Pourtant, les gouvernements qui se succèdent depuis 40 ans pour appliquer la même politique d’austérité budgétaire ne regardent pas à la dépense pour financer des mesures qui visent :
- A baisser la fiscalité des plus riches et des entreprises , sans contrepartie en termes de régulation de leur production ou de conditions de travail de leurs salariés. Exemples : la baisse de la TVA sur la restauration (Sarkozy); le Crédit d’Impôt pour la Compétitivité et l’Emploi (CICE), dont le coût cumulé pour 2013-2019 aura été de 100 milliards d’euros, la flat tax de 30 % sur les revenus de l’épargne et du capital, votée pendant la première année du premier mandat de Macron.
- A subventionner avec l’argent public un modèle techno-industriel intenable , pour une course effrénée à la croissance et à l’accélération. Exemples :
- la Politique Agricole Commune (PAC), qui profite avant tout aux multinationales agro-industrielles BASTA (Bigard, Avril, Savéol, Téréos, Agrial).
- l’augmentation massive (20 milliards d’euros en 2022) de “l’aide publique” aux entreprises qui emploient des apprentis, ce qui n’est autre qu’un financement de leur rémunération par l’Etat, à la place des entreprises qui exploitent leur travail pour les former.
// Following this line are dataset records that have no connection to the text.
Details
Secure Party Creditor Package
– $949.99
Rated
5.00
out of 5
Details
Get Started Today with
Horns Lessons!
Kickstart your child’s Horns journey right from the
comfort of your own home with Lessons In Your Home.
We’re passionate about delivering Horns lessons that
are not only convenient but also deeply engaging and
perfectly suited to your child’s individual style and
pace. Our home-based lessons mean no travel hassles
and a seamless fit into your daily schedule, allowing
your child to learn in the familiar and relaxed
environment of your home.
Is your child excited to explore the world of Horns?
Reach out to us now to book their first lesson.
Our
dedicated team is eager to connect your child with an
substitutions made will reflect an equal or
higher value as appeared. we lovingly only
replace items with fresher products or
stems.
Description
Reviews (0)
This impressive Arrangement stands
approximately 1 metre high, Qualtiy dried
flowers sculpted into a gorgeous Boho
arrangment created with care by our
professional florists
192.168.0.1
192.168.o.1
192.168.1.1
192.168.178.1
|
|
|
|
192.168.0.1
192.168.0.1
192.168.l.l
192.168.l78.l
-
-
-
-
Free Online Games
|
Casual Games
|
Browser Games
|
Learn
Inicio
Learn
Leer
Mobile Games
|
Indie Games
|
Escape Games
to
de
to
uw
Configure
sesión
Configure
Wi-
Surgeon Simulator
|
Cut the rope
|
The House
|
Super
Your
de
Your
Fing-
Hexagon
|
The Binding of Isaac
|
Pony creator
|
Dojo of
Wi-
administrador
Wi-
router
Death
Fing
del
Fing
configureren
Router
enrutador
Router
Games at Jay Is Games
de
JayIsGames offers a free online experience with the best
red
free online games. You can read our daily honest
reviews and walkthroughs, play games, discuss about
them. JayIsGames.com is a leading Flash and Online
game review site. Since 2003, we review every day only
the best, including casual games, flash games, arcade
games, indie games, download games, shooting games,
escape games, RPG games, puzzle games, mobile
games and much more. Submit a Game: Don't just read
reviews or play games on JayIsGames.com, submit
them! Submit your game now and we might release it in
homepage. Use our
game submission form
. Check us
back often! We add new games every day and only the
- les multiples injections d’argent public à la trésorerie d’EDF (dont les chantiers EPR sont des fiascos financiers, comme Flamanville qui affiche un coût de 13,2 milliards d’euros, au lieu de 3,3 milliards prévus initialement)
- le soutien direct ou indirect à l’industrie d’armement, comme par exemple les investissements publics annoncés en mars 2024 pour développer l’intelligence artificielle dans le domaine militaire.
- … Sans oublier les Jeux Olympiques de Paris en 2024, prétendue “grande fête populaire”,mais qui seront plutôt un événement spectaculaire à la gloire de la compétition et des sponsors McDonalds, Coca-Cola et consorts. Un événement sous surveillance numérique,qui préempte l’espace collectif, et dont les infrastructures bientôt inutiles pourrissent déjà la vie de milliers de gens. Le déroulement même des JO s’annonce aussi mal pour les habitants à proximité (ainsi pour ce qui concerne l’ESR, les étudiants se voient chasser de leur logement CROUS pour permettre de loger les participants aux JO).
A l’inverse, nous revendiquons les mesures suivantes dans l’ESR :
- Instaurer une rémunération maximale, pour empêcher le versement de primes démesurées (Exemple : les 10 plus hautes rémunérations à Sorbonne Université totalisent 1,5 millions d’euros en 2022 – voir le top 10 de chaque établissement public ici).
- Tendre vers l’égalité de rémunération de tous les personnels de l’ESR.
- Supprimer le Crédit Impot Recherche (coût estimé à 6 milliards d’euros/an par la Cour des Comptes 2014, soit à peu près le double du budget du CNRS, alors qu’il présente « une incertitude […] sur son efficacité et son ciblage »), les agences de financement (type ANR), les « fonds d’innovation » (= organismes de financement public pour les startups).
- Arrêter les grands projets inutiles, type Paris-Parc sur le campus Jussieu
- Reverser les fonds récupérés aux budgets des universités et organismes de recherche, pour l’emploi pérenne, la rénovation du bâti, la vie étudiante.